/---

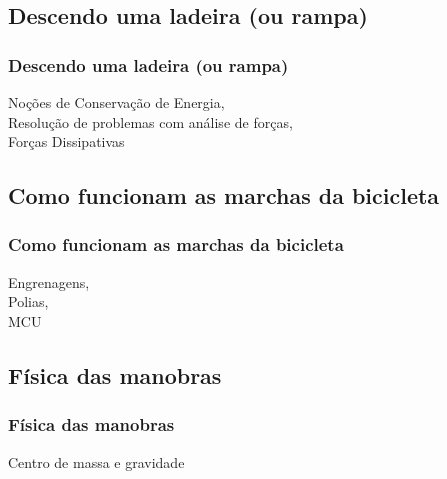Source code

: \documentclass{beamer}
\begin{document}
	\begin{frame}
		\section{Descendo uma ladeira (ou rampa)}
		\frametitle{Descendo uma ladeira (ou rampa)}
		Noções de Conservação de Energia, \\
		Resolução de problemas com análise de forças, \\
		Forças Dissipativas
	\end{frame}

	\begin{frame}
		\section{Como funcionam as marchas da bicicleta}
		\frametitle{Como funcionam as marchas da bicicleta}
		Engrenagens, \\
		Polias, \\
		MCU
	\end{frame}

	\begin{frame}
		\section{Física das manobras}
		\frametitle{Física das manobras}
		Centro de massa e gravidade
	\end{frame}
\end{document}
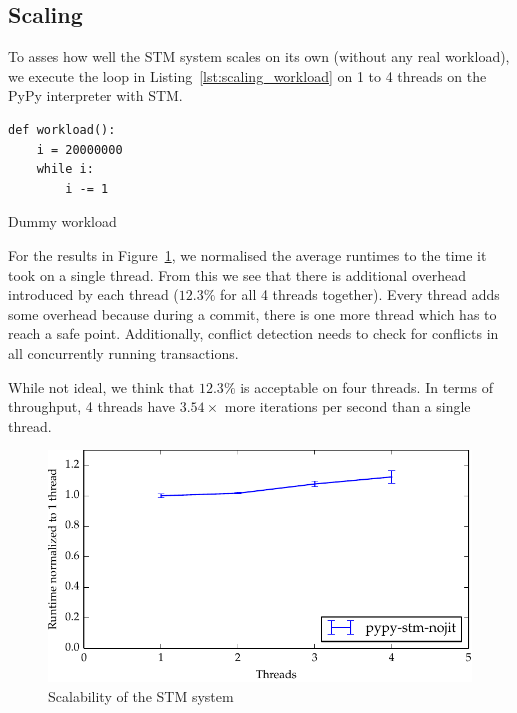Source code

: \documentclass{sigplanconf}
\begin{document}

\subsection{Scaling}

To asses how well the STM system scales on its own (without any real
workload), we execute the loop in Listing~\ref{lst:scaling_workload}
on 1 to 4 threads on the PyPy interpreter with STM.

\begin{code}[h]
\begin{lstlisting}
def workload():
    i = 20000000
    while i:
        i -= 1
\end{lstlisting}
\caption{Dummy workload\label{lst:scaling_workload}}
\end{code}

For the results in Figure~\ref{fig:scaling}, we
normalised the average runtimes to the time it took on a single
thread. From this we see that there is additional overhead introduced
by each thread ($12.3\%$ for all 4 threads together). Every thread
adds some overhead because during a commit, there is one more thread
which has to reach a safe point. Additionally, conflict detection
needs to check for conflicts in all concurrently running transactions.

While not ideal, we think that $12.3\%$ is acceptable on four
threads. In terms of throughput, 4 threads have $3.54\times$
more iterations per second than a single thread.

\begin{figure}[h]
  \centering
  \includegraphics[width=1\columnwidth]{plots/scaling.pdf}
  \caption{Scalability of the STM system\label{fig:scaling}}
\end{figure}
\end{document}
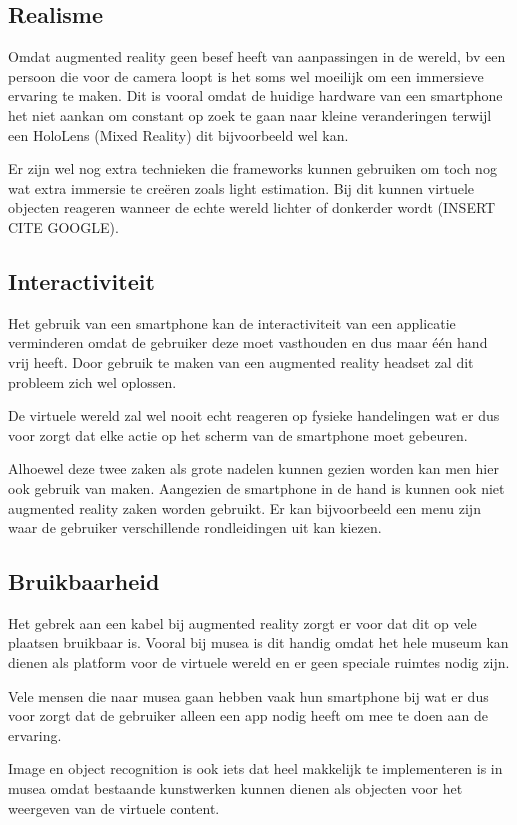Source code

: \subsection{Realisme}
Omdat augmented reality geen besef heeft van aanpassingen in de wereld, bv een persoon die voor de camera loopt is het soms wel moeilijk om een immersieve ervaring te maken. Dit is vooral omdat de huidige hardware van een smartphone het niet aankan om constant op zoek te gaan naar kleine veranderingen terwijl een HoloLens (Mixed Reality) dit bijvoorbeeld wel kan.

Er zijn wel nog extra technieken die frameworks kunnen gebruiken om toch nog wat extra immersie te creëren zoals light estimation. Bij dit kunnen virtuele objecten reageren wanneer de echte wereld lichter of donkerder wordt (INSERT CITE GOOGLE).

\subsection{Interactiviteit}
Het gebruik van een smartphone kan de interactiviteit van een applicatie verminderen omdat de gebruiker deze moet vasthouden en dus maar één hand vrij heeft. Door gebruik te maken van een augmented reality headset zal dit probleem zich wel oplossen.

De virtuele wereld zal wel nooit echt reageren op fysieke handelingen wat er dus voor zorgt dat elke actie op het scherm van de smartphone moet gebeuren.

Alhoewel deze twee zaken als grote nadelen kunnen gezien worden kan men hier ook gebruik van maken. Aangezien de smartphone in de hand is kunnen ook niet augmented reality zaken worden gebruikt. Er kan bijvoorbeeld een menu zijn waar de gebruiker verschillende rondleidingen uit kan kiezen.

\subsection{Bruikbaarheid}
Het gebrek aan een kabel bij augmented reality zorgt er voor dat dit op vele plaatsen bruikbaar is. Vooral bij musea is dit handig omdat het hele museum kan dienen als platform voor de virtuele wereld en er geen speciale ruimtes nodig zijn.

Vele mensen die naar musea gaan hebben vaak hun smartphone bij wat er dus voor zorgt dat de gebruiker alleen een app nodig heeft om mee te doen aan de ervaring.

Image en object recognition is ook iets dat heel makkelijk te implementeren is in musea omdat bestaande kunstwerken kunnen dienen als objecten voor het weergeven van de virtuele content.

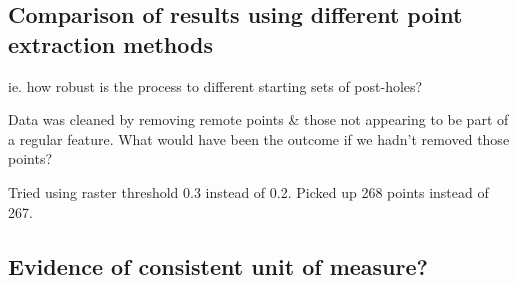 \documentclass[../../ArchStats.tex]{subfiles}
\begin{document}
\subsection{Comparison of results using different point extraction methods}
ie. how robust is the process to different starting sets of post-holes?

Data was cleaned by removing remote points \& those not appearing to be part of a regular feature. What would have been the outcome if we hadn't removed those points?


Tried using raster threshold 0.3 instead of 0.2. Picked up 268 points instead of 267.

\subsection{Evidence of consistent unit of measure?}
\end{document}
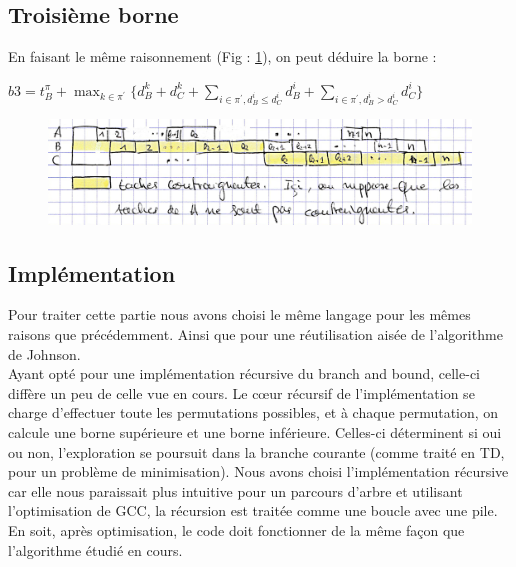 \documentclass[12pt]{article}
\begin{document}
\subsection{Troisième borne}

En faisant le même raisonnement (Fig : \ref{cas41}), on peut déduire la borne :\\


\begin{center}
 $b3 = t_B^\pi + \displaystyle\max_{k \in \pi^\prime}\{d_B^k + d_C^k + \displaystyle\sum_{i \in \pi^\prime,d_B^i \le d_C^i} d_B^i + \displaystyle\sum_{i \in \pi^\prime,d_B^i > d_C^i} d_C^i\} $\\
\end{center}

\begin{figure}[!ht]
\centering
\centerline{\includegraphics[scale=1]{11.jpg}}
\caption{}
\label{cas41}
\end{figure}

\subsection{Implémentation}

Pour traiter cette partie nous avons choisi le même langage pour les mêmes raisons que précédemment. Ainsi que pour une réutilisation aisée de l'algorithme de Johnson.\\

Ayant opté pour une implémentation récursive du branch and bound, celle-ci diffère un peu de celle vue en cours. Le cœur récursif de l'implémentation se charge d'effectuer toute les permutations possibles, et à chaque permutation, on calcule une borne supérieure et une borne inférieure. Celles-ci déterminent si oui ou non, l'exploration se poursuit dans la branche courante (comme traité en TD, pour un problème de minimisation). Nous avons choisi l'implémentation récursive car elle nous paraissait plus intuitive pour un parcours d'arbre et utilisant l'optimisation de GCC, la récursion est traitée comme une boucle avec une pile. En soit, après optimisation, le code doit fonctionner de la même façon que l'algorithme étudié en cours. 
\end{document}

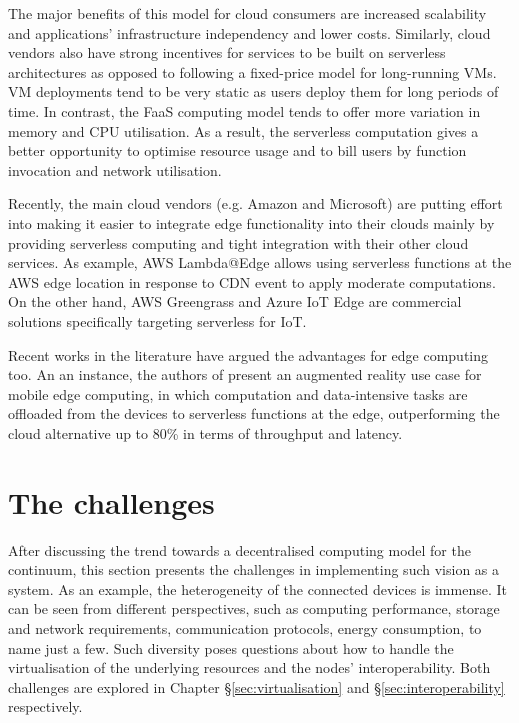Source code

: The major benefits of this model for cloud consumers are increased scalability and applications' infrastructure independency and lower costs. Similarly, cloud vendors also have strong incentives for services to be built on serverless architectures as opposed to following a fixed-price model for long-running VMs. VM deployments tend to be very static as users deploy them for long periods of time. In contrast, the FaaS computing model tends to offer more variation in memory and CPU utilisation. As a result, the serverless computation gives a better opportunity to optimise resource usage and to bill users by function invocation and network utilisation.

Recently, the main cloud vendors (e.g. Amazon and Microsoft) are putting effort into making it easier to integrate edge functionality into their clouds mainly by providing serverless computing and tight integration with their other cloud services. As example, AWS Lambda@Edge \cite{aws-lambda-edge} allows using serverless functions at the AWS edge location in response to CDN event to apply moderate computations. On the other hand, AWS Greengrass \cite{aws-greengrass} and Azure IoT Edge \cite{azure-iot-edge} are commercial solutions specifically targeting serverless for IoT.

Recent works in the literature have argued the advantages for edge computing too. An an instance, the authors of \cite{serverless-mec} present an augmented reality use case for mobile edge computing, in which computation and data-intensive tasks are offloaded from the devices to serverless functions at the edge, outperforming the cloud alternative up to 80\% in terms of throughput and latency.

\section{The challenges}
\label{challenges}

After discussing the trend towards a decentralised computing model for the continuum, this section presents the challenges in implementing such vision as a system. As an example, the heterogeneity of the connected devices is immense. It can be seen from different perspectives, such as computing performance, storage and network requirements, communication protocols, energy consumption, to name just a few. Such diversity poses questions about how to handle the virtualisation of the underlying resources and the nodes' interoperability. Both challenges are explored in Chapter §\ref{sec:virtualisation} and §\ref{sec:interoperability} respectively.

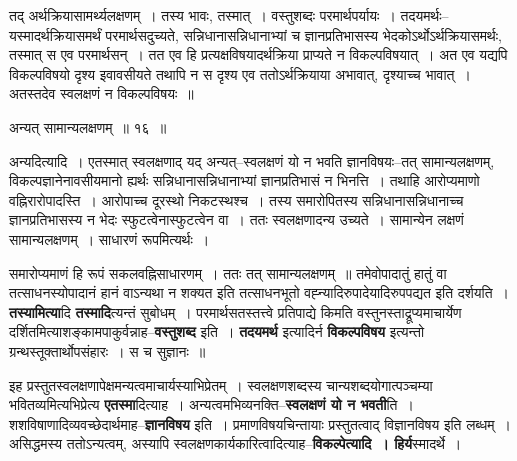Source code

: \documentclass[article,12pt,a4paper]{memoir}
\begin{document}
	तद् अर्थक्रियासामर्थ्यलक्षणम् । तस्य भावः, तस्मात् । वस्तुशब्दः परमार्थपर्यायः । तदयमर्थः--यस्मादर्थक्रियासमर्थं परमार्थसदुच्यते, सन्निधानासन्निधानाभ्यां च ज्ञानप्रतिभासस्य भेदकोऽर्थोऽर्थक्रियासमर्थः, तस्मात् स एव परमार्थसन् । तत एव हि प्रत्यक्षविषयादर्थक्रिया प्राप्यते न विकल्पविषयात् । अत एव यद्यपि विकल्पविषयो दृश्य इवावसीयते तथापि न स दृश्य एव ततोऽर्थक्रियाया अभावात्, दृश्याच्च भावात् । अतस्तदेव स्वलक्षणं न विकल्पविषयः ॥  
	  
	अन्यत् सामान्यलक्षणम् ॥ १६ ॥ 
	  
	अन्यदित्यादि । एतस्मात् स्वलक्षणाद् यद् अन्यत्--स्वलक्षणं यो न भवति ज्ञानविषयः--तत् सामान्यलक्षणम्, विकल्पज्ञानेनावसीयमानो ह्यर्थः सन्निधानासन्निधानाभ्यां ज्ञानप्रतिभासं न भिनत्ति । तथाहि आरोप्यमाणो वह्निरारोपादस्ति । आरोपाच्च दूरस्थो निकटस्थश्च । तस्य समारोपितस्य सन्निधानासन्निधानाच्च ज्ञानप्रतिभासस्य न भेदः स्फुटत्वेनास्फुटत्वेन वा । ततः स्वलक्षणादन्य उच्यते । सामान्येन लक्षणं सामान्यलक्षणम् । साधारणं रूपमित्यर्थः ।  
	  
	समारोप्यमाणं हि रूपं सकलवह्निसाधारणम् । ततः तत् सामान्यलक्षणम् ॥ तमेवोपादातुं हातुं वा तत्साधनस्योपादानं हानं वाऽन्यथा न शक्यत इति तत्साधनभूतो वह्न्यादिरुपादेयादिरुपपद्यत इति दर्शयति । \textbf{तस्यामित्या}दि \textbf{तस्मादि}त्यन्तं सुबोधम् । परमार्थसतस्तत्त्वे प्रतिपाद्ये किमति वस्तुनस्ताद्रूप्यमाचार्येण दर्शितमित्याशङ्कामपाकुर्वन्नाह--\textbf{वस्तुशब्द} इति । \textbf{तदयमर्थ} इत्यादिर्न \textbf{विकल्पविषय} इत्यन्तो ग्रन्थस्तूक्तार्थोपसंहारः । स च सुज्ञानः ॥
	\pend
      

	  \pstart इह प्रस्तुतस्वलक्षणापेक्षमन्यत्वमाचार्यस्याभिप्रेतम् । स्वलक्षणशब्दस्य चान्यशब्दयोगात्पञ्चम्या भवितव्यमित्यभिप्रेत्य \textbf{एतस्मा}दित्याह । अन्यत्वमभिव्यनक्ति--\textbf{स्वलक्षणं यो न भवती}ति । शशविषाणादिव्यवच्छेदार्थमाह--\textbf{ज्ञानविषय} इति । प्रमाणविषयचिन्तायाः प्रस्तुतत्वाद् विज्ञानविषय इति लब्धम् । असिद्धमस्य ततोऽन्यत्वम्, अस्यापि स्वलक्षणकार्यकारित्वादित्याह--\textbf{विकल्पेत्यादि । हिर्य}स्मादर्थे ।
	\pend
      
\end{document}
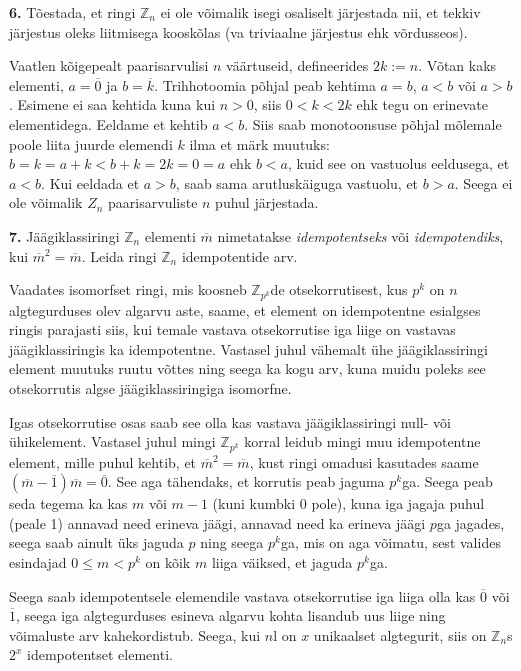 \documentclass[a4paper, 10pt]{article}
\newcommand{\Z}{\mathbb{Z}}
\newcommand{\w}{\overline}
\begin{document}
\noindent \textbf{6.} Tõestada, et ringi $\Z_n$ ei ole võimalik isegi osaliselt järjestada nii, et tekkiv järjestus oleks liitmisega kooskõlas (va triviaalne järjestus ehk võrdusseos). 

\bigskip
Vaatlen kõigepealt paarisarvulisi $n$ väärtuseid, defineerides $2k:=n$. Võtan kaks elementi, $a=\w0$ ja $b=\w k$. Trihhotoomia põhjal peab kehtima $a=b$, $a<b$ või $a>b$. Esimene ei saa kehtida kuna kui $n>0$, siis $0<k<2k$ ehk tegu on erinevate elementidega. Eeldame et kehtib $a<b$. Siis saab monotoonsuse põhjal mõlemale poole liita juurde elemendi $k$ ilma et märk muutuks: $b=k=a+k<b+k=2k=0=a$ ehk $b<a$, kuid see on vastuolus eeldusega, et $a<b$. Kui eeldada et $a>b$, saab sama arutluskäiguga vastuolu, et $b>a$. Seega ei ole võimalik $Z_n$ paarisarvuliste $n$ puhul järjestada.
\bigskip

\noindent \textbf{7.} Jäägiklassiringi $\Z_n$ elementi $\overline{m}$ nimetatakse \emph{idempotentseks} või \emph{idempotendiks}, kui $\overline{m}^2=\overline{m}$. Leida ringi $\Z_n$ idempotentide arv. 

\bigskip
Vaadates isomorfset ringi, mis koosneb $\Z_{p^k}$de otsekorrutisest, kus $p^k$ on $n$ algtegurduses olev algarvu aste, saame, et element on idempotentne esialgses ringis parajasti siis, kui temale vastava otsekorrutise iga liige on vastavas jäägiklassiringis ka idempotentne. Vastasel juhul vähemalt ühe jäägiklassiringi element muutuks ruutu võttes ning seega ka kogu arv, kuna muidu poleks see otsekorrutis algse jäägiklassiringiga isomorfne.

Igas otsekorrutise osas saab see olla kas vastava jäägiklassiringi null- või ühikelement. Vastasel juhul mingi $\Z_{p^k}$ korral leidub mingi muu idempotentne element, mille puhul kehtib, et $\overline{m}^2=\overline{m}$, kust ringi omadusi kasutades saame $(\overline{m}-\overline{1})\overline{m}=\overline{0}$. See aga tähendaks, et korrutis peab jaguma $p^k$ga. Seega peab seda tegema ka kas $m$ või $m-1$ (kuni kumbki 0 pole), kuna iga jagaja puhul (peale 1) annavad need erineva jäägi, annavad need ka erineva jäägi $p$ga jagades, seega saab ainult üks jaguda $p$ ning seega $p^k$ga, mis on aga võimatu, sest valides esindajad $0\leq m<p^k$ on kõik $m$ liiga väiksed, et jaguda $p^k$ga.

Seega saab idempotentsele elemendile vastava otsekorrutise iga liiga olla kas $\overline{0}$ või $\overline{1}$, seega iga algtegurduses esineva algarvu kohta lisandub uus liige ning võimaluste arv kahekordistub. Seega, kui $n$l on $x$ unikaalset algtegurit, siis on $\Z_n$s $2^x$ idempotentset elementi.
\bigskip
\end{document}
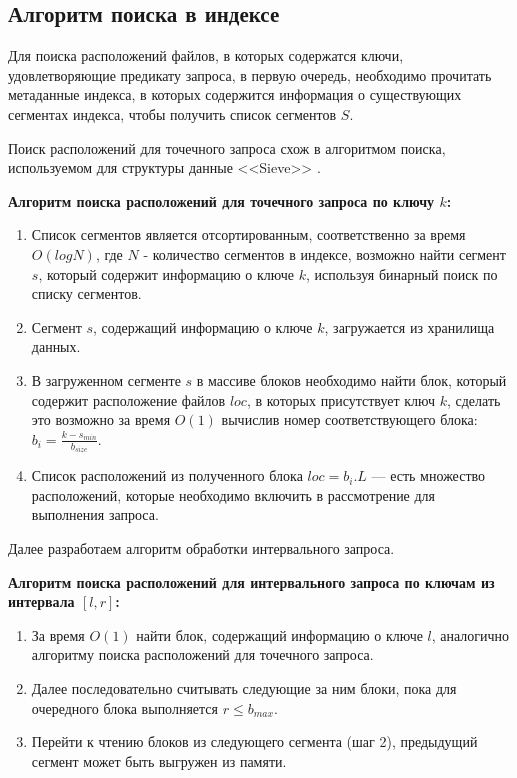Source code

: \subsection{Алгоритм поиска в индексе}\label{search}

Для поиска расположений файлов, в которых содержатся ключи, удовлетворяющие предикату запроса, в первую очередь, необходимо прочитать метаданные индекса, в которых содержится информация о существующих сегментах индекса, чтобы получить список сегментов $S$.

Поиск расположений для точечного запроса схож в алгоритмом поиска, используемом для структуры данные {<<Sieve>>} \cite{Sieve}.

\textbf{Алгоритм поиска расположений для точечного запроса по ключу $k$:}
\begin{enumerate}
    \item Список сегментов является отсортированным, соответственно за время $O(logN)$, где $N$ - количество сегментов в индексе, возможно найти сегмент $s$, который содержит информацию о ключе $k$, используя бинарный поиск по списку сегментов.
    \item Сегмент $s$, содержащий информацию о ключе $k$, загружается из хранилища данных.
    \item В загруженном сегменте $s$ в массиве блоков необходимо найти блок, который содержит расположение файлов $loc$, в которых присутствует ключ $k$, сделать это возможно за время $O(1)$ вычислив номер соответствующего блока: $b_{i} = \frac{k - s_{min}}{b_{size}}$.
    \item Список расположений из полученного блока $loc = b_{i}.L$ --- есть множество расположений, которые необходимо включить в рассмотрение для выполнения запроса.
\end{enumerate}

Далее разработаем алгоритм обработки интервального запроса.

\textbf{Алгоритм поиска расположений для интервального запроса по ключам из интервала $[l, r]$:}
\begin{enumerate}
    \item За время $O(1)$ найти блок, содержащий информацию о ключе $l$, аналогично алгоритму поиска расположений для точечного запроса.
    \item Далее последовательно считывать следующие за ним блоки, пока для очередного блока выполняется $r \leq b_{max}$.
    \item Перейти к чтению блоков из следующего сегмента (шаг 2), предыдущий сегмент может быть выгружен из памяти.
\end{enumerate}
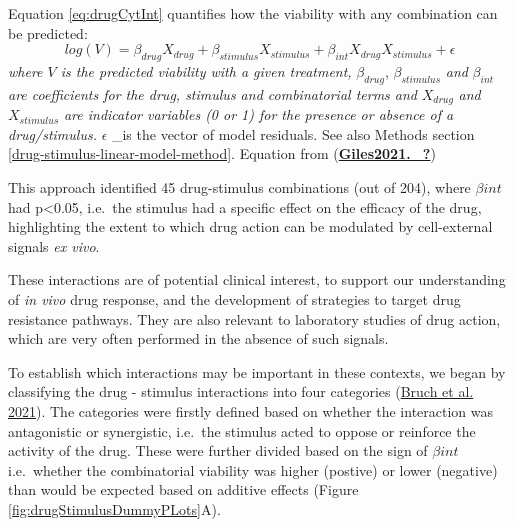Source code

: \documentclass[11pt, a4paper, twosided]{book}
\begin{document}
Equation \eqref{eq:drugCytInt} quantifies how the viability with any combination can be predicted:
\begin{equation}
            log(V) = \beta_{drug}X_{drug} + \beta_{stimulus}X_{stimulus} + \beta_{int}X_{drug}X_{stimulus} + \epsilon
                                       \label{eq:drugCytInt}
    \end{equation}
\emph{where \(V\) is the predicted viability with a given treatment,} \(\beta_{drug}\), \(\beta_{stimulus}\) \emph{and} \(\beta_{int}\) \emph{are coefficients for the drug, stimulus and combinatorial terms and} \(X_{drug}\) \emph{and} \(X_{stimulus}\) \emph{are indicator variables (0 or 1) for the presence or absence of a drug/stimulus.} \(\epsilon\) \_is the vector of model residuals. See also Methods section \ref{drug-stimulus-linear-model-method}. Equation from (\protect\hyperlink{ref-Giles2021._}{\textbf{Giles2021.\_?}})

This approach identified 45 drug-stimulus combinations (out of 204), where \(\beta{int}\) had p\textless0.05, i.e.~the stimulus had a specific effect on the efficacy of the drug, highlighting the extent to which drug action can be modulated by cell-external signals \emph{ex vivo}.

These interactions are of potential clinical interest, to support our understanding of \emph{in vivo} drug response, and the development of strategies to target drug resistance pathways. They are also relevant to laboratory studies of drug action, which are very often performed in the absence of such signals.

To establish which interactions may be important in these contexts, we began by classifying the drug - stimulus interactions into four categories (\protect\hyperlink{ref-Giles2021}{Bruch et al. 2021}). The categories were firstly defined based on whether the interaction was antagonistic or synergistic, i.e.~the stimulus acted to oppose or reinforce the activity of the drug. These were further divided based on the sign of \(\beta{int}\) i.e.~whether the combinatorial viability was higher (postive) or lower (negative) than would be expected based on additive effects (Figure \ref{fig:drugStimulusDummyPLots}A).
\end{document}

\---

§ **PROBLEM REQUIREMENTS**
Retrieve each line of the data in which the word "throughput" can be found.

§ **RESPONSE TO THIS TASK**
threads. In terms of throughput, 4 threads have $3.54\times$
Recent works in the literature have argued the advantages for edge computing too. An an instance, the authors of \cite{serverless-mec} present an augmented reality use case for mobile edge computing, in which computation and data-intensive tasks are offloaded from the devices to serverless functions at the edge, outperforming the cloud alternative up to 80\% in terms of throughput and latency.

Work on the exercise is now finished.